# [PETUNJUK]
1) Menurut teks analisis, di mana niat memondokkan anak bersemayam?
2) Terjemahkan kalimat "Sebuah niat yang terasa begitu sederhana, namun sarat makna." dari teks analisis ke dalam bahasa Inggris.

# [TEKS ANALISIS]
----
• Tentang Kami
  • Kontak Kami
  • Disclaimer
  • Privacy Policy
  • Pedoman Media Siber
Siginews.com
  • Home
  • Indepth
  • Pemerintahan
  • Politik
  • Ekbis
  • Sport
  • Lifestyle
  • Daerah
  • Indeks
Siginews.comSiginews.com
  • Home
  • Indepth
  • Pemerintahan
  • Politik
  • Ekbis
  • Sport
  • Lifestyle
  • Daerah
  • Indeks
Search
  • Rubrikasi
    • Nasional
    • Pemerintahan
    • Politik
    • Ekbis
    • Hukrim
    • Hankam
    • Lifestyle
    • Jawa Timur
Have an existing account? Sign In
© 2024 - Siginews.com
Jawa Timur

‘Lillāhi Ta‘ālā’: Mengantar Anak ke Tanah Penempa Jiwa dan Akhlak

Reporter : Redaksi Selasa, 22 Juli 2025
Abdurrahman Wahid (Foto: dok.abdurrahmanwahid)
SHARE

siginews – Niat insun memondokkan anak, lillāhi ta‘ālā. Sebuah niat yang terasa begitu sederhana, namun sarat makna. Ia tak terucap lantang atau diperdengarkan lewat pengeras suara, melainkan bersemayam tulus di relung hati setiap orang tua yang melepas buah hatinya ke pesantren.

Ada keikhlasan yang mengalir tenang di sana, sebuah niat yang tak riuh tapi tajam; tak terlihat, tapi menuntun langkah—seperti angin subuh yang perlahan namun pasti menggoyangkan dedaunan, menandai hadirnya pagi yang baru.

Ini bukan sekadar mengikuti arus. Bukan pula soal ketidakmampuan untuk memilih jalur lain, melainkan sebuah pilihan hati akan pendidikan yang tak sekadar mengisi pikiran, tapi juga menanamkan jiwa, membentuk karakter, dan mengukir akhlak.
----
Entri dataset
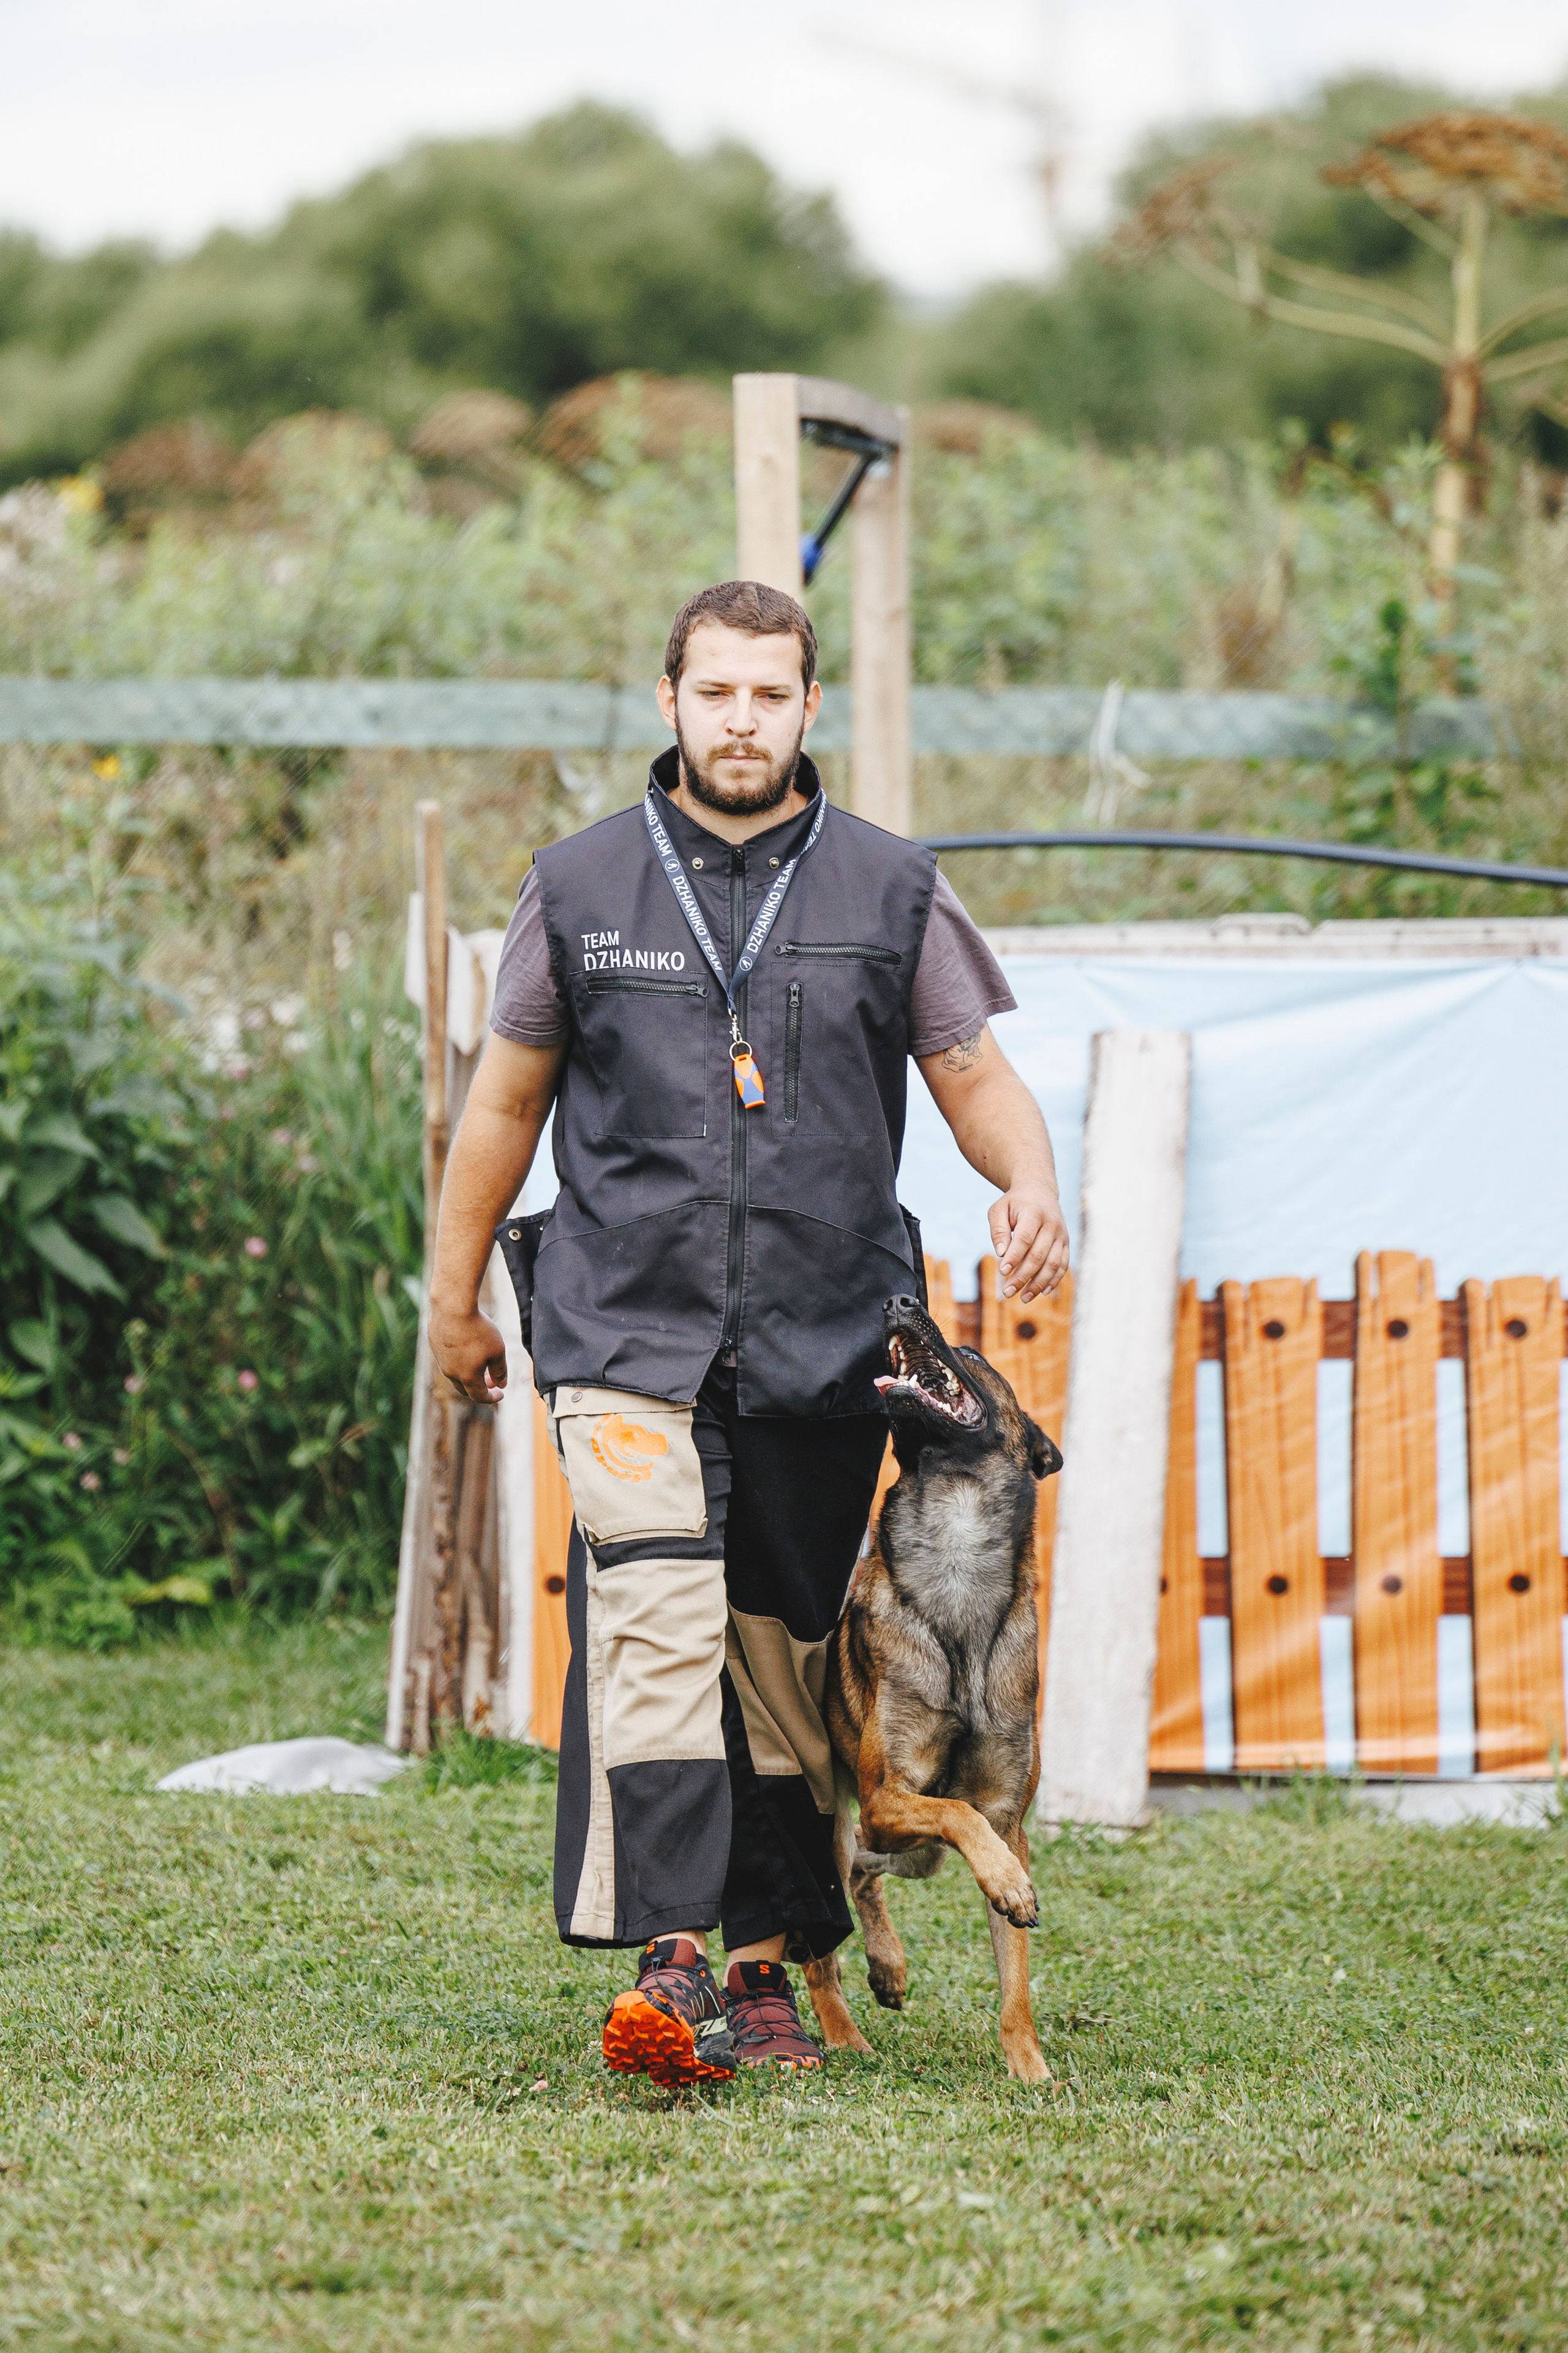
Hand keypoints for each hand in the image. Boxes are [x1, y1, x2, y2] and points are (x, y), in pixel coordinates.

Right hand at [431, 1303, 507, 1403]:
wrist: (452, 1307)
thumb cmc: (478, 1329)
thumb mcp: (497, 1351)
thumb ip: (500, 1371)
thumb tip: (501, 1384)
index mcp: (467, 1377)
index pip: (479, 1396)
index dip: (492, 1398)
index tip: (501, 1394)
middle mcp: (450, 1372)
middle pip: (465, 1388)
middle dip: (479, 1388)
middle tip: (491, 1381)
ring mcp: (440, 1359)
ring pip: (454, 1373)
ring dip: (468, 1374)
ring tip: (480, 1364)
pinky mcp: (434, 1345)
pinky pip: (447, 1358)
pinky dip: (458, 1360)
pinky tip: (466, 1347)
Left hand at [988, 1185, 1068, 1303]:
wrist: (1039, 1191)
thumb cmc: (1014, 1203)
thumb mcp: (999, 1209)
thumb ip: (998, 1230)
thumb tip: (1001, 1253)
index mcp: (1034, 1213)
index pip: (1025, 1238)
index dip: (1014, 1257)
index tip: (1002, 1272)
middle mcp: (1052, 1224)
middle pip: (1039, 1255)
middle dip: (1023, 1276)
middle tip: (1008, 1292)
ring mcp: (1062, 1234)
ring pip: (1053, 1263)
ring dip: (1038, 1283)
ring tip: (1023, 1298)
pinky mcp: (1066, 1243)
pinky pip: (1063, 1265)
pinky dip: (1054, 1280)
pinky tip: (1042, 1292)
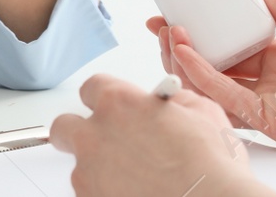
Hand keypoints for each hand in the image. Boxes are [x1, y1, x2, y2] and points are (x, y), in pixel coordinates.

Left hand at [49, 74, 275, 196]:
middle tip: (104, 143)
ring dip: (100, 168)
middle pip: (66, 126)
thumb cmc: (209, 166)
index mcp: (118, 103)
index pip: (92, 88)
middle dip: (79, 132)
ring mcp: (89, 173)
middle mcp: (95, 135)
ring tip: (135, 178)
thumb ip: (174, 101)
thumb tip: (167, 104)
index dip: (105, 99)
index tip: (115, 110)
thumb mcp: (202, 112)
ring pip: (81, 165)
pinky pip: (91, 193)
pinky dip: (107, 192)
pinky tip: (136, 192)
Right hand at [146, 0, 275, 163]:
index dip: (203, 26)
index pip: (233, 39)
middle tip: (161, 24)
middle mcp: (274, 79)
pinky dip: (207, 80)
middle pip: (216, 63)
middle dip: (182, 44)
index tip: (177, 9)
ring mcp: (273, 101)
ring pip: (215, 85)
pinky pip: (232, 102)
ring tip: (169, 35)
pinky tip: (192, 57)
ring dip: (187, 61)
----
# [KUNCI JAWABAN]
1) Di relung hati setiap orang tua yang melepas buah hatinya ke pesantren.

2) An intention that feels so simple, yet full of meaning.